It’s one thing for a university to trust its students to excel and represent their alma mater well.
It’s quite another to trust students with its own money.
By establishing its first student-managed investment portfolio, that’s exactly what Millersville University has done.
Known as the Marauder Fund, students of the newly formed Millersville Student Investment Association have set up a portfolio with $200,000 from the Millersville University Foundation endowment.
Starting in the spring 2018 semester, students will buy, sell and trade stocks using the foundation's assets under the advisement of economics professor Mike Gumpper.
“For me, it’s making sure the students realize the significance of what they’re being charged to do,” Gumpper said.
Despite managing a minuscule percentage of the $35 million endowment, Gumpper said, ultimately, “it’s their money.”
More than three-fourths of endowments go toward student scholarships, according to the university’s foundation. The remaining portion funds research and other areas.
“It’s a real-world experience for them,” Gumpper said. “And that’s what this really is about.”
Gumpper constructed plans for the Marauder Fund with help from Emerald Asset Management, a portfolio management service headquartered in Leola, and student representatives from the Millersville University Foundation board.
They shaped the initiative after similar efforts from about 20 universities around the region, including Elizabethtown College.
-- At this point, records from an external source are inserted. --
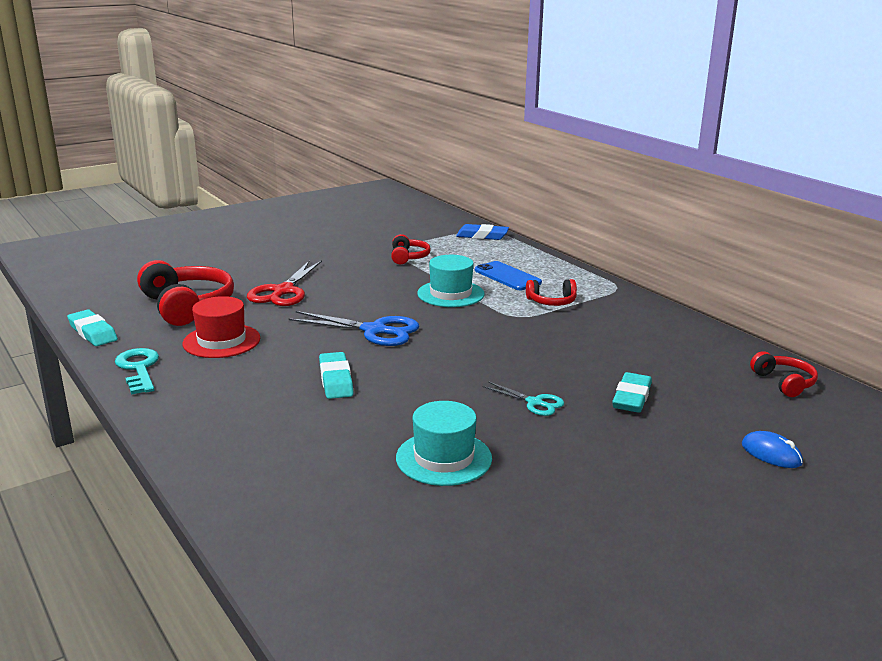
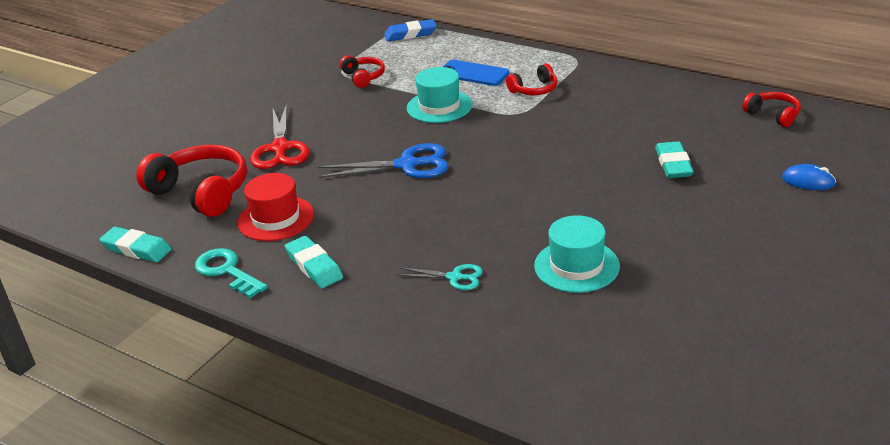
camera: 20 degrees left, 10 degrees up
turquoise eraser [319,352,354,399] -> turquoise eraser moved to [285,236,343,288]
turquoise scissors [483,381,564,416] -> turquoise scissors moved to [397,264,483,290]

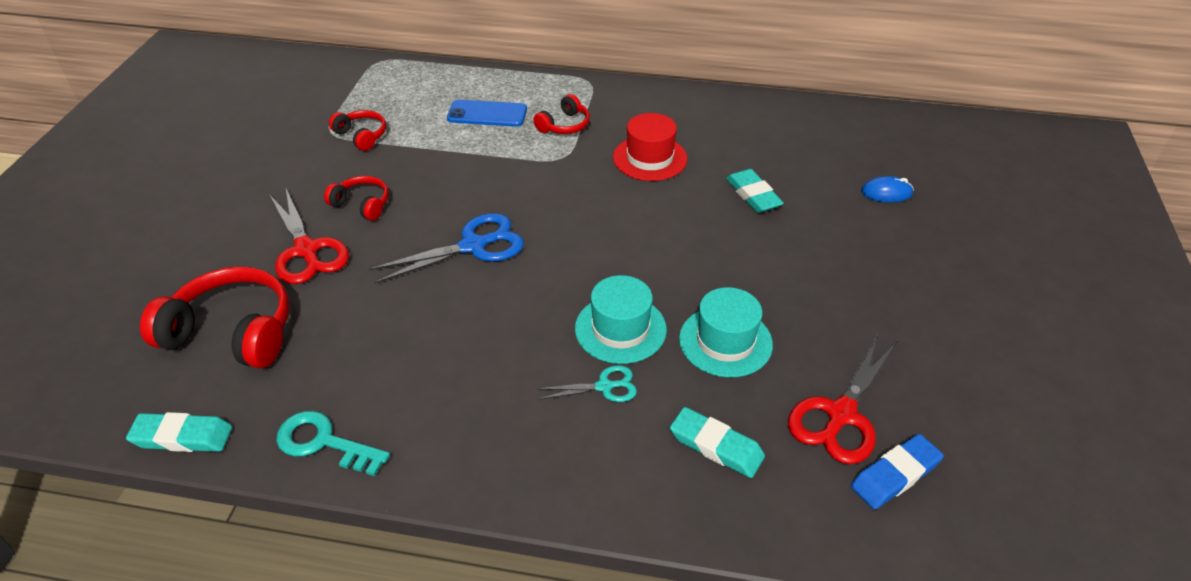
camera: 25 degrees left, 10 degrees up
red hat [237,173,314,241] -> red hat moved to [613,113,688,181]
turquoise eraser [285,236,343,288] -> turquoise eraser moved to [670,407,765,478]
blue eraser [384,19,437,41] -> blue eraser moved to [851,434,944,510]
turquoise hat [407,67,472,123] -> turquoise hat moved to [575,275,667,364]
red headphones [742,92,801,127] -> red headphones moved to [324,176,389,221]
none -> red scissors [788,333,898,465]

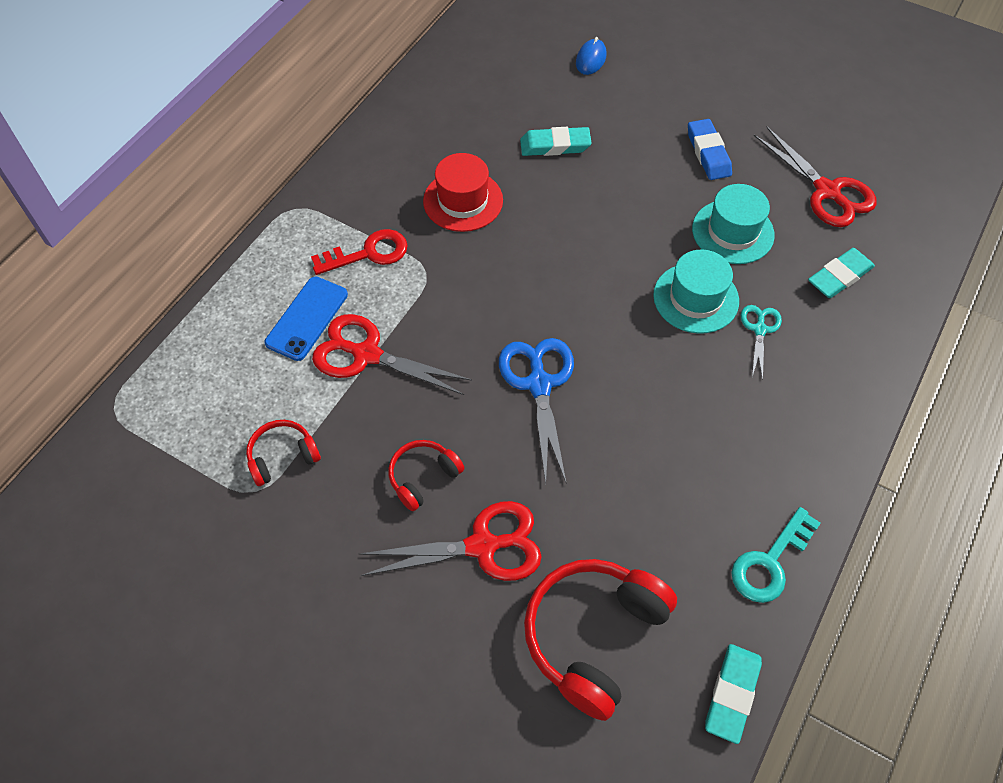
camera: 70 degrees left, 15 degrees up
red headphones [533,94,590,134] -> red key [311,229,408,275]
blue eraser [851,434,944,510] -> blue eraser moved to [688,119,732,180]
none -> red scissors [312,314,472,395]

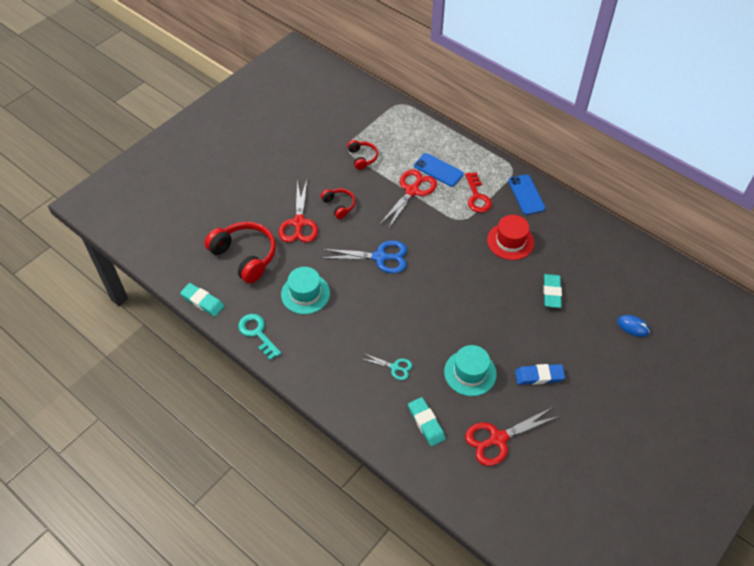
camera: 100 degrees right, 5 degrees down
turquoise hat [653,250,739,334] -> turquoise hat moved to [281,267,330,314]
none -> blue phone [508,174,545,215]

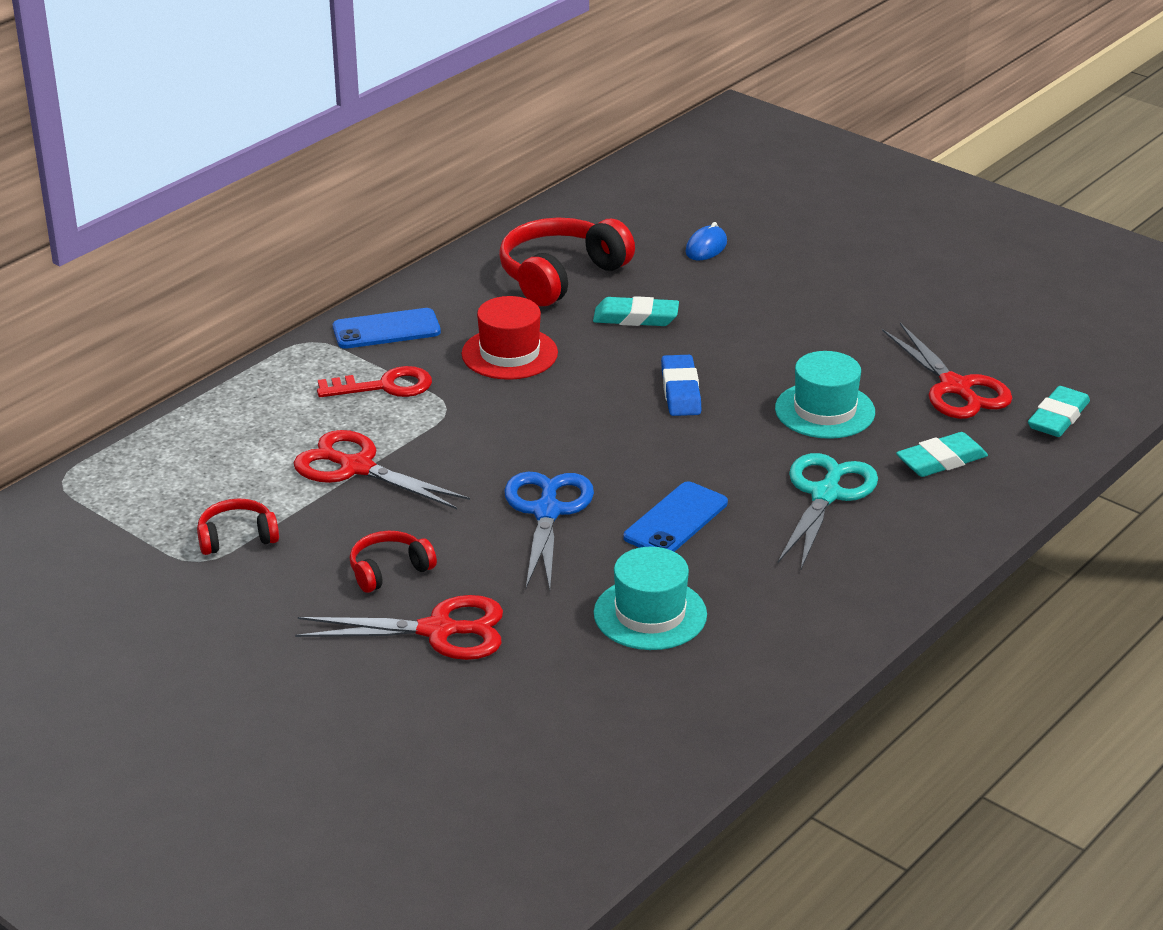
camera: 90 degrees left, 20 degrees down
turquoise eraser [180,283,224,317] -> turquoise eraser moved to [1028,386,1090,437]
red headphones [205,222,276,283] -> red headphones moved to [499,218,635,306]
turquoise key [238,314,281,360] -> none
turquoise scissors [363,353,412,380] -> turquoise scissors [778,453,878,569], size x1.80
blue phone [414,153,464,187] -> blue phone moved to [624,482,728,552]
blue eraser [515,364,565,385] -> blue eraser moved to [661,355,702,416]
Elizabethtown’s Trostle Investment Portfolio, named after longtime business professor Randy Trostle, is run by business students who form the TIP Investment Committee. They even have their own finance lab – the Trostle Finance Lab – equipped with a stock ticker display and access to business libraries for research and simulation.
Franklin & Marshall College also has a similar fund — the Strategic Management Investment Fund — that business students have managed for more than a decade.
Gumpper said he hopes the Marauder Fund will prove just as — if not more — successful. Soon enough, he added, Millersville students might have their own finance lab, next to his office.
The Millersville Student Investment Association has 13 members. All students are welcome to join once the spring semester hits and recruitment begins, Gumpper said.
Meetings will be held every other week, Gumpper said. During off weeks, he added, he’ll bring in guest speakers from corporations such as Morgan Stanley and PNC.
Brandon Johnson, a senior double-majoring in finance and economics, serves as the club’s vice president of finance and real estate. He said he’s itching to get some real-world experience in managing a diverse portfolio.
“It’s a great experience for us to be trading,” he said. “I’ve never traded stocks before this.”
That likely won’t be the case after the holidays, he said.
For Christmas, Johnson is expecting a couple hundred dollars from his parents and grandparents.
He plans on setting up his own brokerage account with the money.